Qui n’est pas poursuivi par le souvenir de fantômes ? Et Franck Delorieux plus qu’un autre peut-être. Il les incarne non sans émotions — à l’image de l’évocation de son père par exemple. Pour chacun d’eux, il crée un univers particulier. Il remonte son histoire, entre en vibration avec eux car la force de devenir les emporte.
Reprenant un titre du poète belge François Jacqmin (Editions Phantomas, 1979) ; il les « classe » en des saisons non pour mettre de l’ordre mais pénétrer leurs arcanes à la « croisée » impossible entre l’aujourd’hui et l’hier, pour rassembler des ivresses aux lueurs parfois d’apocalypse. Demeurent une élévation et un épuisement, une faille et une présence vers la « pure » émergence dans l’axe violent de figures et le vide qu’elles laissent.

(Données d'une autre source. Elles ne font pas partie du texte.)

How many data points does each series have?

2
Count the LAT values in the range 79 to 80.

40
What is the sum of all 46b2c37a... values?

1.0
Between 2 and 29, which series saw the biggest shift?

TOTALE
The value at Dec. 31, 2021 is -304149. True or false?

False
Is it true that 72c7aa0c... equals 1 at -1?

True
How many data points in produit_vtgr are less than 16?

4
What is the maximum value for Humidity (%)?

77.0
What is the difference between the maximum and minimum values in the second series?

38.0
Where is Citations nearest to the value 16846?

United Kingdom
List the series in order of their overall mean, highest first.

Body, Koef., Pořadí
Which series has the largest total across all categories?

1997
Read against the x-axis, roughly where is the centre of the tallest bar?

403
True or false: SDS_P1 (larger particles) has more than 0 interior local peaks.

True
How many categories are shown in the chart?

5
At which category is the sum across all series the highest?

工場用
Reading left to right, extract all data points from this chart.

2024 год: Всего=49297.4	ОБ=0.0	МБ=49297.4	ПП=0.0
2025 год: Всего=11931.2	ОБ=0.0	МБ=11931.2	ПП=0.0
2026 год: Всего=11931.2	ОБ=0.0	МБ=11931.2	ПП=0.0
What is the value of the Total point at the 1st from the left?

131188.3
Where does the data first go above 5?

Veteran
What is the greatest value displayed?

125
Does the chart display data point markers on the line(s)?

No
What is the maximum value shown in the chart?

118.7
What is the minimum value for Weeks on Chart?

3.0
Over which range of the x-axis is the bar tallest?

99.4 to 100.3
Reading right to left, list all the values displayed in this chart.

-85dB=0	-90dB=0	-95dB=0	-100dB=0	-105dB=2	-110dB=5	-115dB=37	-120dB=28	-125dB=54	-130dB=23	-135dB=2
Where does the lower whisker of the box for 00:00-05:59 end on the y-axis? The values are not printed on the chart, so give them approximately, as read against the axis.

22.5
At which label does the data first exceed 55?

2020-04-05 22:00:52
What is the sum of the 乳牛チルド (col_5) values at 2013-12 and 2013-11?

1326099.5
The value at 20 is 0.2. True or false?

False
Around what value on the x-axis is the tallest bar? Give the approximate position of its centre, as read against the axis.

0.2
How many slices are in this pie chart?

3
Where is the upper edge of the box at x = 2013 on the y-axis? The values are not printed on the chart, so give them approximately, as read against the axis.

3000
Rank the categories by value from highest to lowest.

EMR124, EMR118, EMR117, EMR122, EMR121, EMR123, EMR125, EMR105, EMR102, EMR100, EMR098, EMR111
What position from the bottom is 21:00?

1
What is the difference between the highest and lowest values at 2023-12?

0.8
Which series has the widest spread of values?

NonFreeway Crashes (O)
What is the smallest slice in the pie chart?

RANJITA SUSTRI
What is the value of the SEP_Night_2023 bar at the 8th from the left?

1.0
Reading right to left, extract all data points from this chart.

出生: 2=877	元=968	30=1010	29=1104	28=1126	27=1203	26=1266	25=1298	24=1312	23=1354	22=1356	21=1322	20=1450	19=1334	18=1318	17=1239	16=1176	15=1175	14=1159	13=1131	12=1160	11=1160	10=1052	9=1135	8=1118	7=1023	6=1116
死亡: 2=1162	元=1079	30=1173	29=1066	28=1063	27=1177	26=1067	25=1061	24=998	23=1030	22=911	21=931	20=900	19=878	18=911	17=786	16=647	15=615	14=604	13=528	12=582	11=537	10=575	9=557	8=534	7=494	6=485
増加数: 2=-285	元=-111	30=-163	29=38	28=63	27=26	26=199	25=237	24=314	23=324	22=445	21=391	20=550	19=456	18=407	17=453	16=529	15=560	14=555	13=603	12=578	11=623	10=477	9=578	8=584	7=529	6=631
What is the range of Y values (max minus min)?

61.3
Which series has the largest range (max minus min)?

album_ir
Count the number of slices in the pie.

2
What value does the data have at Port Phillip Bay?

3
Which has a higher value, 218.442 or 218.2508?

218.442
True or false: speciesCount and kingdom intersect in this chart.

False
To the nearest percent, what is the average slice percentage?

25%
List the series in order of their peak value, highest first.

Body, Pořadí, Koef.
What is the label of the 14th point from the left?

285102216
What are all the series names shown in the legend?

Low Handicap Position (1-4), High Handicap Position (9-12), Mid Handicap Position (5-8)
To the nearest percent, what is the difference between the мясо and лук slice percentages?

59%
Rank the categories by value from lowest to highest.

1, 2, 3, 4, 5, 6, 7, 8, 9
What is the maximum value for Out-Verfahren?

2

Le poème est travaillé par le temps, mais « en même temps » (comme dit le Président Macron) il le tourne contre lui-même. L’œuvre devient le corrigé du passé plus ou moins revenant comme manque et accomplissement. Là où existent des failles demeure une respiration vitale.
Chaque pièce de ce puzzle reste plus ancienne que les couleurs et les lignes qui l’affectent. Elles en portent sa mémoire et la condensent. L’objectif reste de contempler la perte irréductible et la pérennité qui différencient le travail du deuil et celui de la mélancolie. La mélancolie particulière où peut se reconnaître ce qui a été perdu puisque le temps n’est plus là que pour duper. Et si certaines branches sont vides de feuilles, elles ne le sont pas de commentaires.
jean-paul gavard-perret
Franck Delorieux, Les saisons, Gallimard, coll. Blanche, Paris, 2017.